Psychotherapy Practice - Intuitive Healing | NYC

View Original

What’s in a Name?: A Guide to Name Shopping for TGNC Folks

Tyler Mafi, MHC-LP

There’s a lot that goes into choosing a name. This is especially true for trans and gender non-conforming (TGNC) folks who have already been “given” one from birth - often a name that can feel unaligned with their gender identity or their authentic self. If you’re thinking about changing your name, you might be wondering how to get started. As I’ve guided others through this process - and been through it myself - I’ve found these reflective questions and practices can help guide you through the process of “shopping” and “trying on” different names, to ultimately find something that feels like a good fit. 

The first questions that often come up for folks in this process are “Should I change my name?” and “Do I even want to change it?” I highly suggest taking some time to reflect on this - whether that’s journaling about it, exploring this with a therapist, or talking with a trusted loved one. Remember: changing your name is never mandatory. For some folks, your given name might feel really connected to who you are! Even if your name isn’t “typically” aligned with your gender identity, it IS aligned if it feels right for you!

If your reflections reveal that your given name doesn’t feel aligned for you, the next step is to explore what names are out there. Some folks start by searching for baby names or character names that feel aligned with their gender identity.

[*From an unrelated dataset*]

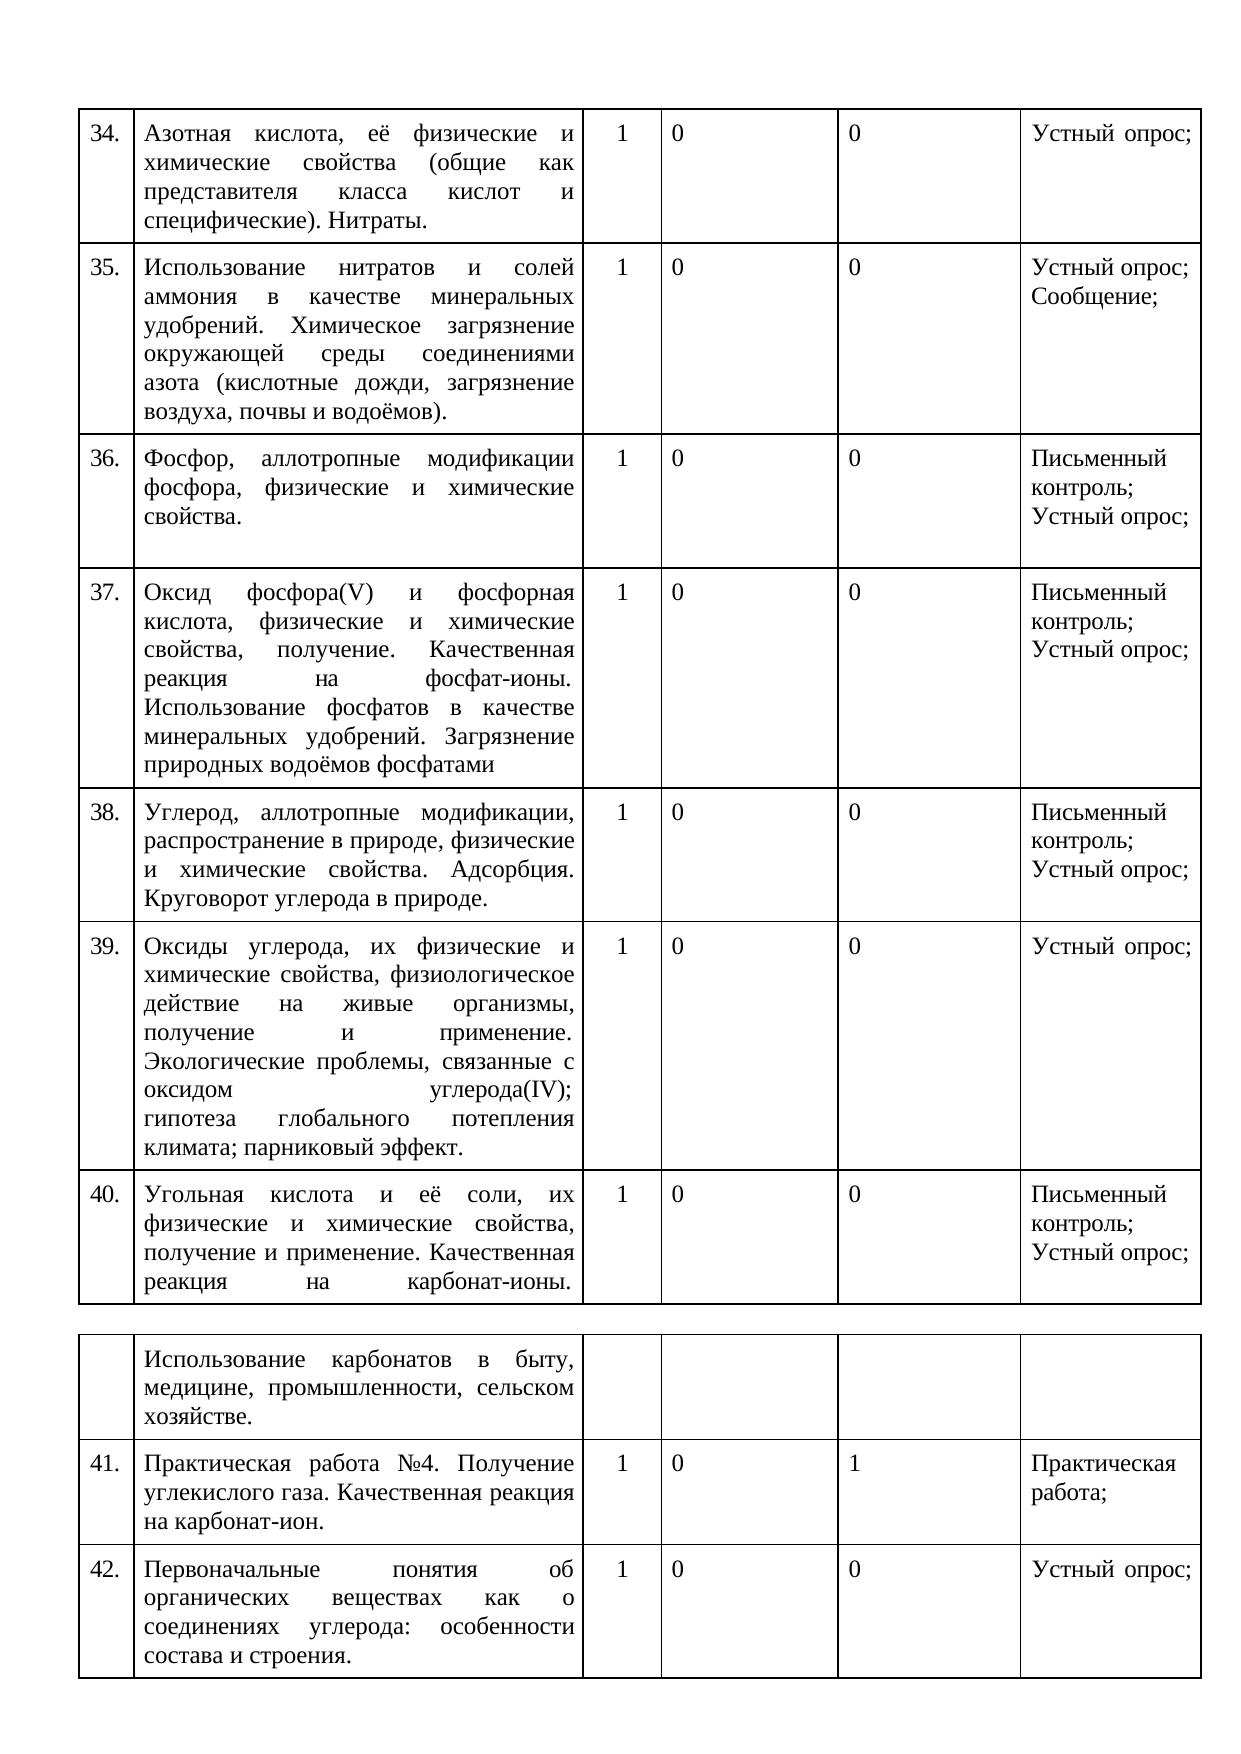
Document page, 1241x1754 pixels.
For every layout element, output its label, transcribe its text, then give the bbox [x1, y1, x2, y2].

Some folks think about the names of their favorite characters from books, movies, or TV shows. For some, it starts by thinking about the names of special people in your life or asking your parents what other names they considered for you. After you find some names, start writing out a list of the names that you feel most drawn to. When I went through this process, I started by compiling some names that I’ve always felt drawn to, including names of characters, people in my life, and my favorite musicians. 

Now that you have some options, the next step is to “try them on”! There are many ways you can do this. You can use the name at Starbucks and explore what it’s like to hear the barista call out your name. You can stand in front of a mirror and say the name while looking at yourself to see how it feels. Try signing your full name as a signature, or writing it out on a social media profile. It can be especially helpful to ask trusted loved ones in your life to use the name around you. Whatever steps you take to “try the name on”, keep in mind what safety measures you want to put in place around that. For example, you might not feel comfortable putting it on your social media if there are certain people you don’t want to see it. You might ask trusted friends to use the name in certain contexts, but not in others. Make sure to think about what feels right for you, and communicate that with those around you!

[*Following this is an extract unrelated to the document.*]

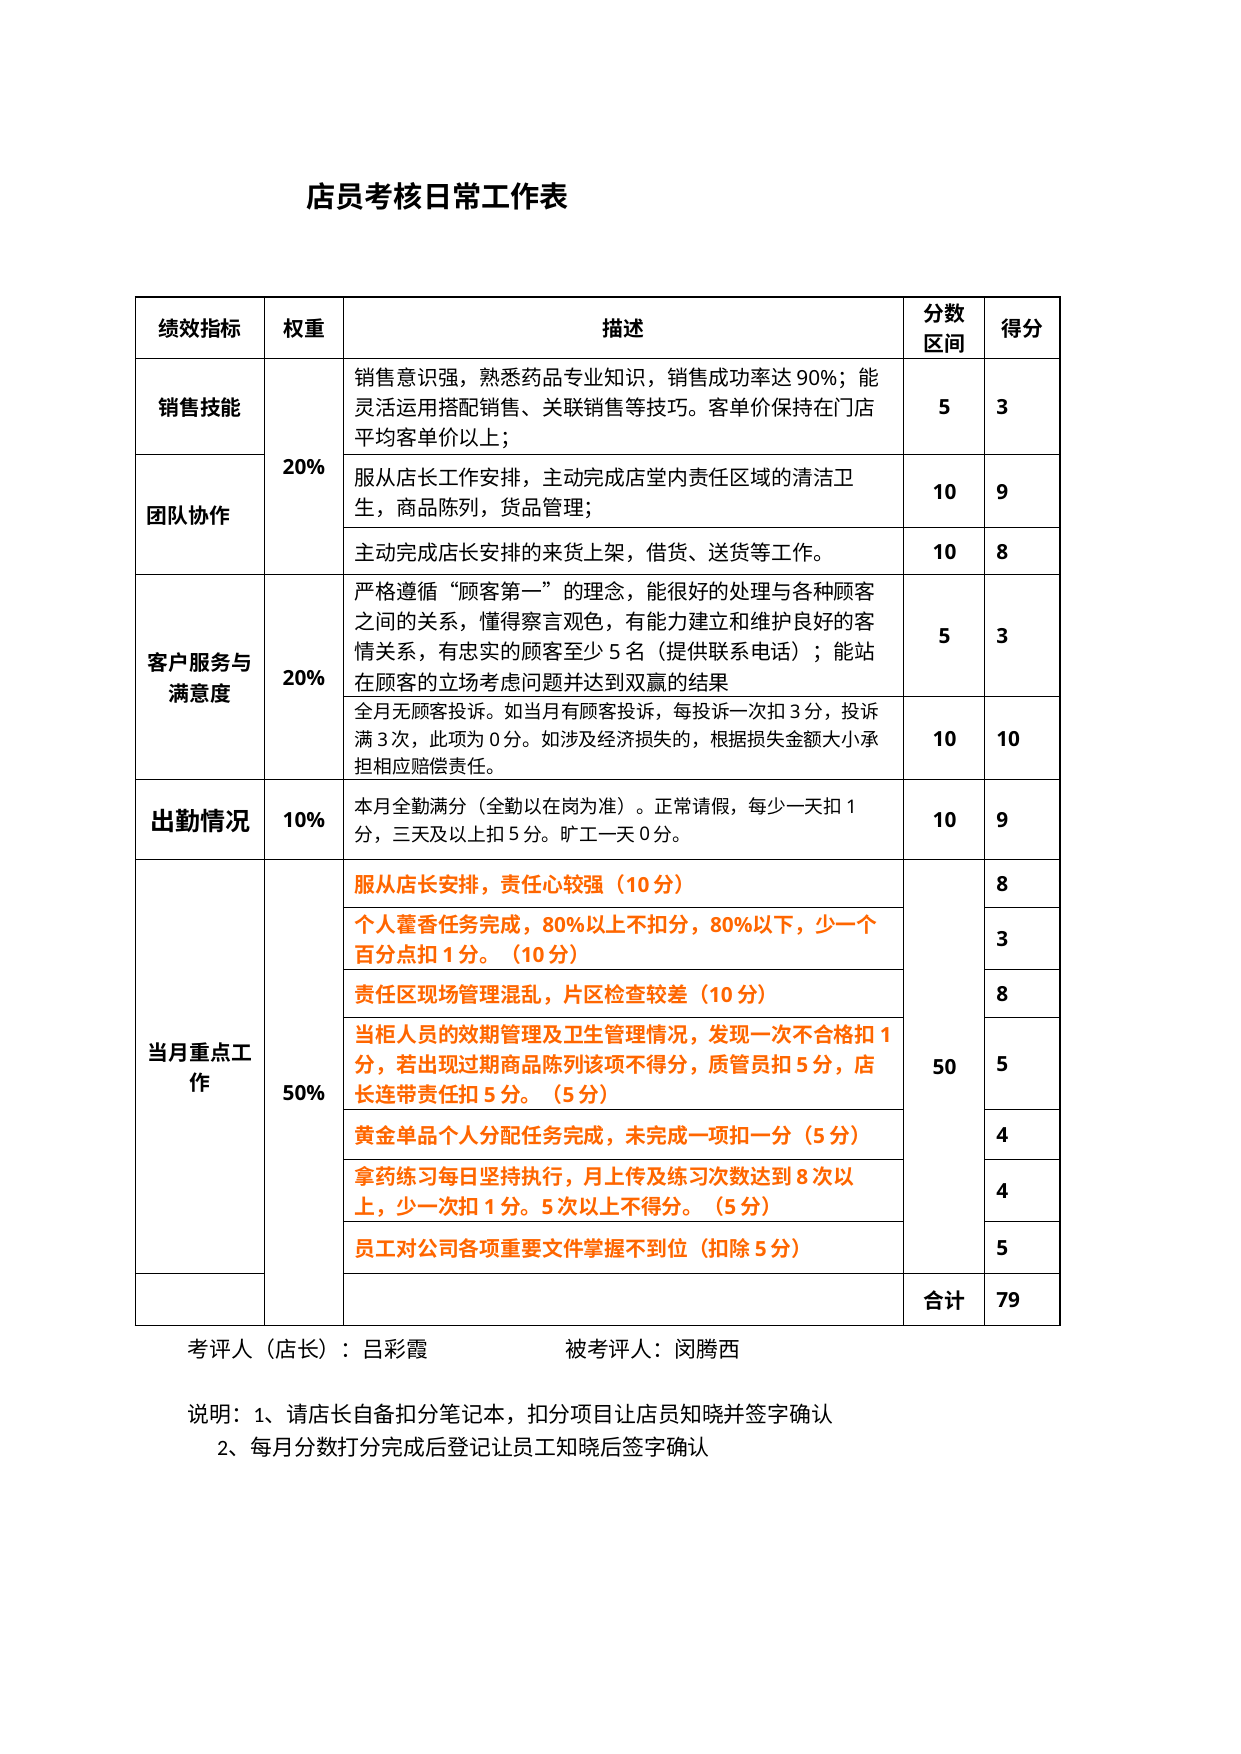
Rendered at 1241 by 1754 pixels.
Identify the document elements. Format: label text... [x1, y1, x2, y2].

Something important to remember: you can always try multiple names out at once! Go to different coffee shops and use a different name each time. Ask a friend to try out one name with you for a week, and then write out another name option on your mirror at home. You don’t have to stick to the first name that you choose! If you are sharing this with other people in your personal life, remind them that you haven’t decided on a name yet, but you’re trying different ones out to see what fits. 

It’s not always easy to “just know” what name feels right for you. Throughout this process, I encourage you to reflect deeply on how you’re feeling. It can be helpful to explore both the exciting parts of a new name and the potential discomfort or uncertainty that comes with this change. For example, when I changed my name publicly it felt strange at first! While I felt very excited, it took some time to adjust to hearing everyone use Tyler - a name that was so intimate and personal to me for so long. Individual therapy can be a useful way to start exploring the emotional experiences you’re having as you go on this journey with your name. 

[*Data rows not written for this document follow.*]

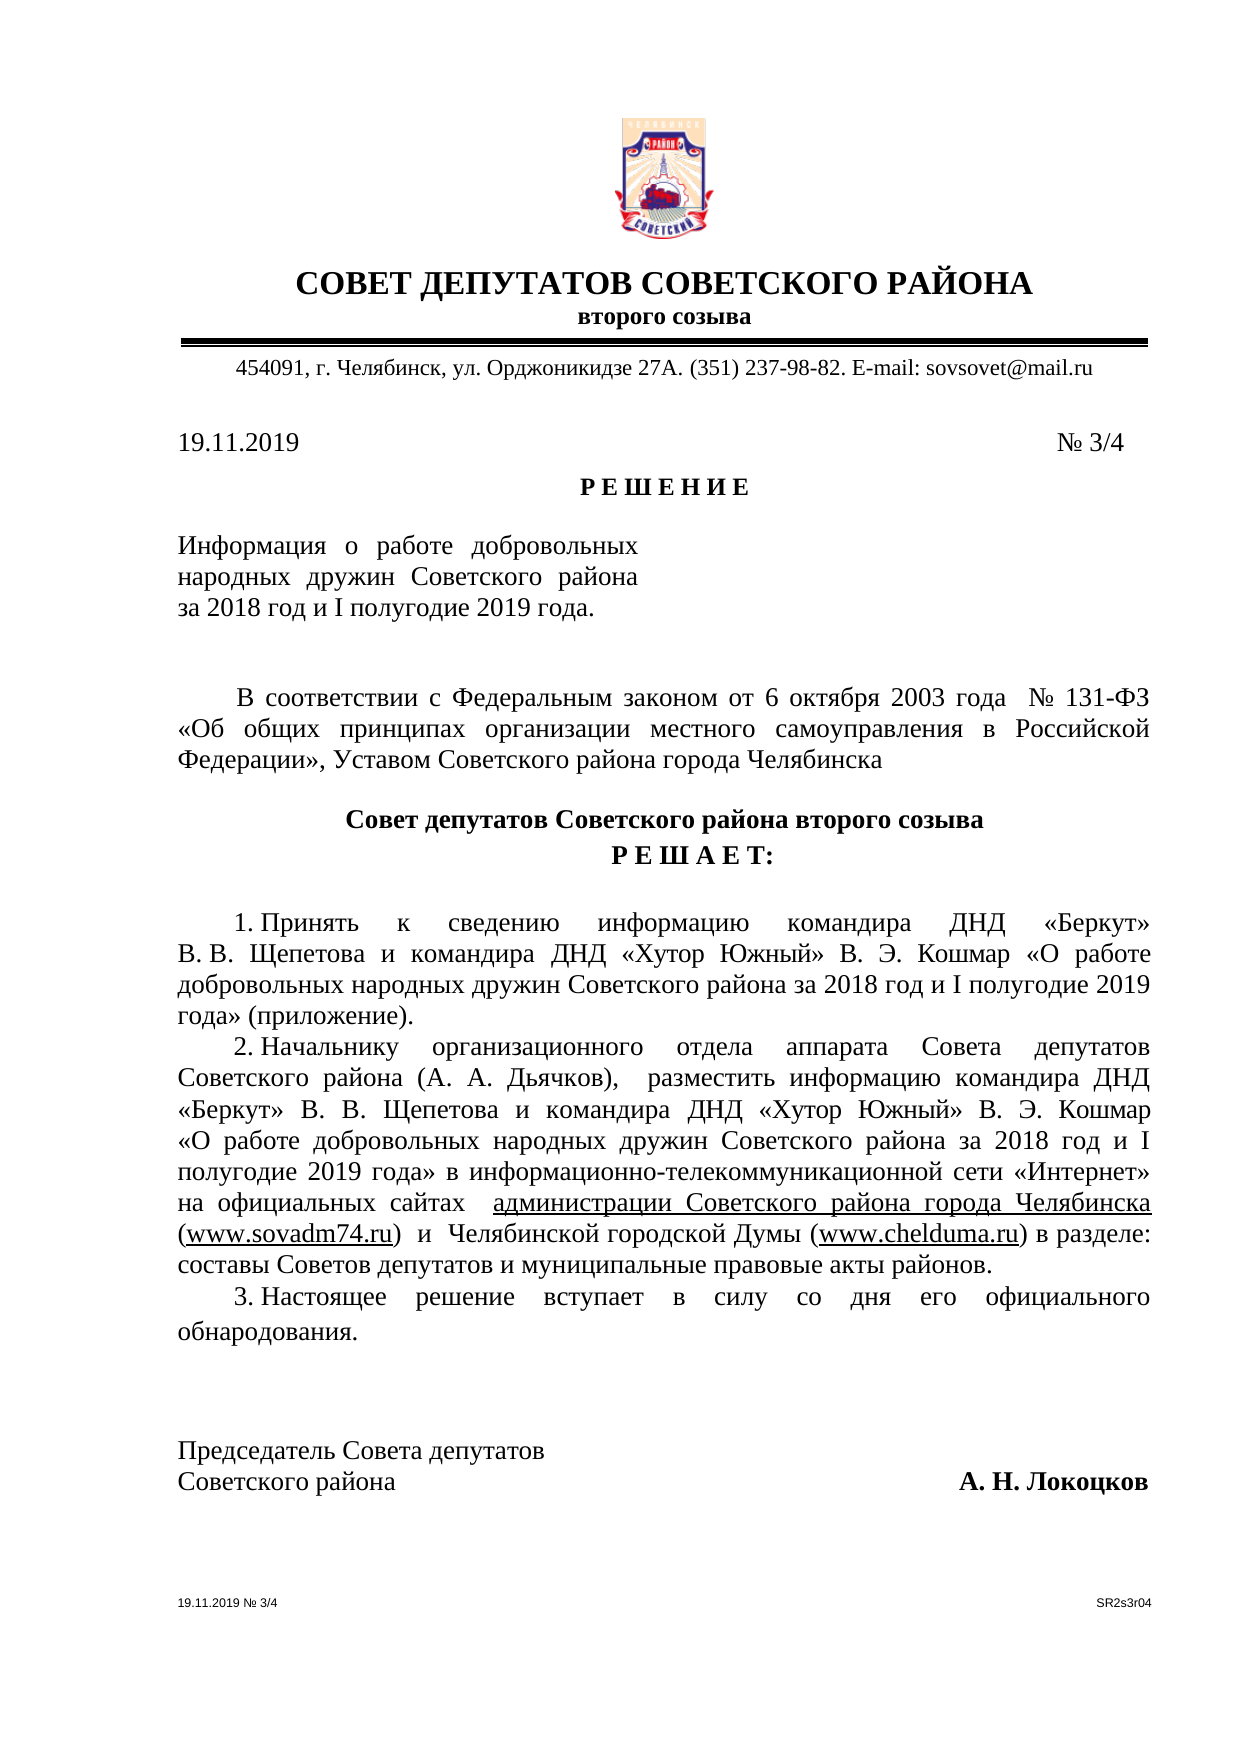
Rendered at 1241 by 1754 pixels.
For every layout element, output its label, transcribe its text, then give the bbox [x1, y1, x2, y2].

text Р Е Ш А Е Т: [177, 839, 1152, 870]
text Р Е Ш Е Н И Е [177, 472, 1152, 500]
text 454091, г. Челябинск, ул. Орджоникидзе 27А. (351) 237-98-82. E-mail: sovsovet@mail.ru [177, 354, 1152, 381]
text СОВЕТ депутатов советского района второго созыва [177, 263, 1152, 330]
table_header Информация о работе добровольных народных дружин Советского района за 2018 год и I полугодие 2019 года. [166, 529, 650, 649]
text 2. Начальнику организационного отдела аппарата Совета депутатов Советского района (А. А. Дьячков), разместить информацию командира ДНД «Беркут» В. В. Щепетова и командира ДНД «Хутор Южный» В. Э. Кошмар «О работе добровольных народных дружин Советского района за 2018 год и I полугодие 2019 года» в информационно-телекоммуникационной сети «Интернет» на официальных сайтах администрации Советского района города Челябинска (www.sovadm74.ru) и Челябинской городской Думы (www.chelduma.ru) в разделе: составы Советов депутатов и муниципальные правовые акты районов. [177, 1030, 1152, 1279]
text 19.11.2019 № 3/4 [177, 426, 1152, 457]
text Председатель Совета депутатов [177, 1434, 1152, 1465]
text Совет депутатов Советского района второго созыва [177, 803, 1152, 834]
table_header [181, 347, 1148, 354]
text 3. Настоящее решение вступает в силу со дня его официального обнародования. [177, 1279, 1152, 1346]
text 1. Принять к сведению информацию командира ДНД «Беркут» В. В. Щепетова и командира ДНД «Хутор Южный» В. Э. Кошмар «О работе добровольных народных дружин Советского района за 2018 год и I полугодие 2019 года» (приложение). [177, 906, 1152, 1030]
picture [614, 118, 714, 239]
text В соответствии с Федеральным законом от 6 октября 2003 года № 131-ФЗ «Об общих принципах организации местного самоуправления в Российской Федерации», Уставом Советского района города Челябинска [177, 681, 1152, 774]
text Советского района А. Н. Локоцков [177, 1465, 1152, 1496]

Finally, remember that for many folks, this process of “name shopping” takes time, deep reflection, and patience. Ultimately, know that you never have to reach the end of this journey. Names are not permanent fixtures, and they can be changed - both legally and socially. It’s not uncommon for people of all gender identities to choose a name or nickname for themself during one period of their life, and start going by a different name later on. Give yourself permission to be flexible and to change your mind.